(DIRECTIVE)
Transcribe exactly the lines that begin the material and continue through the line containing "F3 =E F4- |". Leave out whatever follows.

[[ PROVIDED MATERIAL, beginning ]]

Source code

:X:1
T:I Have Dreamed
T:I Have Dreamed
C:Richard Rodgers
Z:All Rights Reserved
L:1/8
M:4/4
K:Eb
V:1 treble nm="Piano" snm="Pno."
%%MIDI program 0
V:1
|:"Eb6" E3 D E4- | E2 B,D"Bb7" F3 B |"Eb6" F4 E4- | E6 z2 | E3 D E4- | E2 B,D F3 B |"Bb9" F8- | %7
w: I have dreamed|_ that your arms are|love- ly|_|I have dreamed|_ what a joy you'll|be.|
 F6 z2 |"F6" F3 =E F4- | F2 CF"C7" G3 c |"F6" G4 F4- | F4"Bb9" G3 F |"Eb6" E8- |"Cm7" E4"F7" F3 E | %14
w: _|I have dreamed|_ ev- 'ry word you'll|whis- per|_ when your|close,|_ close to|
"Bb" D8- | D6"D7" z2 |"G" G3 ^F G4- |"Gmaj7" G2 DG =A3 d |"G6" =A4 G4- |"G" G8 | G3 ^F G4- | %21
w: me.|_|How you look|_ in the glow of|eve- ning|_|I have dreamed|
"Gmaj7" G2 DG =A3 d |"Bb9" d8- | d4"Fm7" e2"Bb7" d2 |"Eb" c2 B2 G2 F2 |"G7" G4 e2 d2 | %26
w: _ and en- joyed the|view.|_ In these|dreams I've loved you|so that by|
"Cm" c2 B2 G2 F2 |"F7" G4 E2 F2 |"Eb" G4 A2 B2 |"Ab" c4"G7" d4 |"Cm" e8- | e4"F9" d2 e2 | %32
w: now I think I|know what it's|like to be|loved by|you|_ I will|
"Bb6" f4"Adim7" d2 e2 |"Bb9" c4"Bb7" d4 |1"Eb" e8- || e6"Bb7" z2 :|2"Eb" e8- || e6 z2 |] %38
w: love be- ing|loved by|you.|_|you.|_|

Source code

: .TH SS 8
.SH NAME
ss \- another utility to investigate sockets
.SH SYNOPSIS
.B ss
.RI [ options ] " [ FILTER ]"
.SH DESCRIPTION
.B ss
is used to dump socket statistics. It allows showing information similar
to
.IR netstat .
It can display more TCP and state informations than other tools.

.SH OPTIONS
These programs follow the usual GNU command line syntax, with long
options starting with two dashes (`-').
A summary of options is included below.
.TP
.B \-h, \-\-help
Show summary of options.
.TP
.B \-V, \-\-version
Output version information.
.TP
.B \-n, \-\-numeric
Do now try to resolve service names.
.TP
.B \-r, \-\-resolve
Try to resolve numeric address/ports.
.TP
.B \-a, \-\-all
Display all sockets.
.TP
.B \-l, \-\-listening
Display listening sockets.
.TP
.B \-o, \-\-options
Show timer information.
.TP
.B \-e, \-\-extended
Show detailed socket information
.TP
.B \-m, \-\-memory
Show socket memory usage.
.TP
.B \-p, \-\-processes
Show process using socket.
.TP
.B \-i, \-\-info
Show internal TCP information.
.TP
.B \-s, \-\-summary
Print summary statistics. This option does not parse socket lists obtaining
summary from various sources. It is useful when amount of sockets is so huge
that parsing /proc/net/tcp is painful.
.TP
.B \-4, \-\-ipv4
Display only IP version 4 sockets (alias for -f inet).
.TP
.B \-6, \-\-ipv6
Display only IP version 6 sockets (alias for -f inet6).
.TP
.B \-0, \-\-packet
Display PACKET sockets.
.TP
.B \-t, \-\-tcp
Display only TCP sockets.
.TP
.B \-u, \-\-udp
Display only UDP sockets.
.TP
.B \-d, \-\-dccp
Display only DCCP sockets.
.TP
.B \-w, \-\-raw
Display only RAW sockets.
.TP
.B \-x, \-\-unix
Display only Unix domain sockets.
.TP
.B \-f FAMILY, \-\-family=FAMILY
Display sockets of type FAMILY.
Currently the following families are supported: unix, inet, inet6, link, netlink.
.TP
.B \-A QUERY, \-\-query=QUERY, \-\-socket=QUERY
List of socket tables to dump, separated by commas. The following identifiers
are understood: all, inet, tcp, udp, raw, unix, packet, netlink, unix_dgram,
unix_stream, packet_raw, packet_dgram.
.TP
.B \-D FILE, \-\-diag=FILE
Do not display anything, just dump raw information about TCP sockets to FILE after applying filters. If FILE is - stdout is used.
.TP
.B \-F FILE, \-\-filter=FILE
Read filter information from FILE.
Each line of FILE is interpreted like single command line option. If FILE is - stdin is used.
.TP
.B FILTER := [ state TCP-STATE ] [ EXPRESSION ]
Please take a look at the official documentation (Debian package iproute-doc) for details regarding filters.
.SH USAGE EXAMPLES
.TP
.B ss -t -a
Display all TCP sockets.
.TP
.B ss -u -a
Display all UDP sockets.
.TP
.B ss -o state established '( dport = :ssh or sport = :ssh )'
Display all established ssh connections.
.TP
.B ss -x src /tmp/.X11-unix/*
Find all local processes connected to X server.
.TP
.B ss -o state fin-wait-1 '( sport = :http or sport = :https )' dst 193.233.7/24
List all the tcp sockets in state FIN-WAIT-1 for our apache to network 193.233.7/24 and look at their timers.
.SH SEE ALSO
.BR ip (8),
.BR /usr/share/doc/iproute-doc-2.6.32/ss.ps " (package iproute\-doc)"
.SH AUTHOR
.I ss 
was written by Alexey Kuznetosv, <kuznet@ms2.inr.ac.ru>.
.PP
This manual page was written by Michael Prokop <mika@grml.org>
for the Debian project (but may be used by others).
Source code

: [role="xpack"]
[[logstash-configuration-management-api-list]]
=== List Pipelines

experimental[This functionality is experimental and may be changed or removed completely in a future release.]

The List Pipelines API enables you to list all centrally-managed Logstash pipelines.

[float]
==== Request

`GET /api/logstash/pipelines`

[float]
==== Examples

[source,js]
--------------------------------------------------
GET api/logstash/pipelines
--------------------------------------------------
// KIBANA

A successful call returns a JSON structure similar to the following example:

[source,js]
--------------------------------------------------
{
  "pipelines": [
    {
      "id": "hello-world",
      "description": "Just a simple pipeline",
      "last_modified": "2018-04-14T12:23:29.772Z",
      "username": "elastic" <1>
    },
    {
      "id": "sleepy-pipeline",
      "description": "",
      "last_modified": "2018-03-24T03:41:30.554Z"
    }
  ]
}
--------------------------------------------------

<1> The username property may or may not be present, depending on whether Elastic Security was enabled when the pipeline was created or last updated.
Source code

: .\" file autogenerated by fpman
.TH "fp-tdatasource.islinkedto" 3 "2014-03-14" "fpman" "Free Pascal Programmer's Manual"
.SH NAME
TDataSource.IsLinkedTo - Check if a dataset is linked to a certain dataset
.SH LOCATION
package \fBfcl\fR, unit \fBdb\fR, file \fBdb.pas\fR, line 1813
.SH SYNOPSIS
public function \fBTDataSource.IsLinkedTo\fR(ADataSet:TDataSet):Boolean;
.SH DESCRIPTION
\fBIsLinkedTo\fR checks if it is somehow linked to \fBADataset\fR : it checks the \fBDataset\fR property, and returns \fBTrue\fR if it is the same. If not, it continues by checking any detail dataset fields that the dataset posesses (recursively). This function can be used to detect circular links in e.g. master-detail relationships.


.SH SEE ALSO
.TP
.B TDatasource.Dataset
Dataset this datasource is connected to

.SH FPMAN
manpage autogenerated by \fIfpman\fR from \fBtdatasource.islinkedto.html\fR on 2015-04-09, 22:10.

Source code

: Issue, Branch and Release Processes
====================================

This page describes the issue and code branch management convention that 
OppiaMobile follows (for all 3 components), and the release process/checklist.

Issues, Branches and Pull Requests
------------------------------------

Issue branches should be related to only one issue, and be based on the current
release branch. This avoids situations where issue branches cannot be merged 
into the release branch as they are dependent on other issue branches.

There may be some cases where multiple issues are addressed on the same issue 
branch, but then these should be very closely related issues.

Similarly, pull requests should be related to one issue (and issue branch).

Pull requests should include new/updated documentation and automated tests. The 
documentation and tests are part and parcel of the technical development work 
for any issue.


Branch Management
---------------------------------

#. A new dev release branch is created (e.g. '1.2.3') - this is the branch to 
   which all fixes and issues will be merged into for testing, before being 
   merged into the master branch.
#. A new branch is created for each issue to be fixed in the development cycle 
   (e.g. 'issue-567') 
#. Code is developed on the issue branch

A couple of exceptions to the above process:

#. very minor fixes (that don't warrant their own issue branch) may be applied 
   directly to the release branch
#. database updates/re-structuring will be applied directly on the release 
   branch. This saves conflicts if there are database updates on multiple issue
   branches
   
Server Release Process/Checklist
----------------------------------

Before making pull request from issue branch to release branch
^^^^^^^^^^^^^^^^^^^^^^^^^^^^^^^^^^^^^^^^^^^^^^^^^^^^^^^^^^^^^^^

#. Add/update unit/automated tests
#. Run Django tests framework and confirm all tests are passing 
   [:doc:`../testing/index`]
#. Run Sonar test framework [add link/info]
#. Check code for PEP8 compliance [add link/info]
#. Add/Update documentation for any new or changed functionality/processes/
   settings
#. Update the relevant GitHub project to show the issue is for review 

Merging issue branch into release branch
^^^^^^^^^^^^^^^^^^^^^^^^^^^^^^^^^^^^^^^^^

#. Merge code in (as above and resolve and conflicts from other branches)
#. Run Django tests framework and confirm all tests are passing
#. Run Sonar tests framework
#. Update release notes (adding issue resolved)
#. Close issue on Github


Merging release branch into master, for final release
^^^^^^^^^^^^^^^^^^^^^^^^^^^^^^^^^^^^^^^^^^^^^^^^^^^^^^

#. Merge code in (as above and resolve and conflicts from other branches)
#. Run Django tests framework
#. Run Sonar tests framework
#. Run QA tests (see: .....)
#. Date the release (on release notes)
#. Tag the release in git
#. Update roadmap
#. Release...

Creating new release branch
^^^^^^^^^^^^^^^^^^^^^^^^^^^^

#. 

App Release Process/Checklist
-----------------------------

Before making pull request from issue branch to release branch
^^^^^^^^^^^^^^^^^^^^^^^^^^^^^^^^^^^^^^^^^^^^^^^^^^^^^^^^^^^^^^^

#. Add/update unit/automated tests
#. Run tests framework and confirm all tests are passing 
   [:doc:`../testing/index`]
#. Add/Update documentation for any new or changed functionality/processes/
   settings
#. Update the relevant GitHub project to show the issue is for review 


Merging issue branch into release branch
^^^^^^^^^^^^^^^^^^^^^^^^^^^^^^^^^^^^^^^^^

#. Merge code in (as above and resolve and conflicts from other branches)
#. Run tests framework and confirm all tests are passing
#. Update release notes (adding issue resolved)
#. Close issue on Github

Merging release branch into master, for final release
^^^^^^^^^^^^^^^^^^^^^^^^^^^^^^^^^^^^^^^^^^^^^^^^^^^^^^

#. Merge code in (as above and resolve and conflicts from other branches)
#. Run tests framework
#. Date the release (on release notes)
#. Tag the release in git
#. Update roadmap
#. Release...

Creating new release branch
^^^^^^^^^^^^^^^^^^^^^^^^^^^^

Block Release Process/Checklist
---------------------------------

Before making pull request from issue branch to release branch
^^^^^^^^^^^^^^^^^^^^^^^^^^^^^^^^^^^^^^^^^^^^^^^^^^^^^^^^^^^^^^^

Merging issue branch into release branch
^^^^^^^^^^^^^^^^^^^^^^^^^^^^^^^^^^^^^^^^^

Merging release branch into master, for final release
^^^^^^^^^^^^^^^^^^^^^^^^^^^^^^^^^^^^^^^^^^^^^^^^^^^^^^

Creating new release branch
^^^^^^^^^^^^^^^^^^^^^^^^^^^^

[[ PROVIDED MATERIAL, end ]]

(OUTPUT)
Source code

:X:1
T:I Have Dreamed
T:I Have Dreamed
C:Richard Rodgers
Z:All Rights Reserved
L:1/8
M:4/4
K:Eb
V:1 treble nm="Piano" snm="Pno."
%%MIDI program 0
V:1
|:"Eb6" E3 D E4- | E2 B,D"Bb7" F3 B |"Eb6" F4 E4- | E6 z2 | E3 D E4- | E2 B,D F3 B |"Bb9" F8- | %7
w: I have dreamed|_ that your arms are|love- ly|_|I have dreamed|_ what a joy you'll|be.|
 F6 z2 |"F6" F3 =E F4- | F2 CF"C7" G3 c |"F6" G4 F4- | F4"Bb9" G3 F |"Eb6" E8- |"Cm7" E4"F7" F3 E | %14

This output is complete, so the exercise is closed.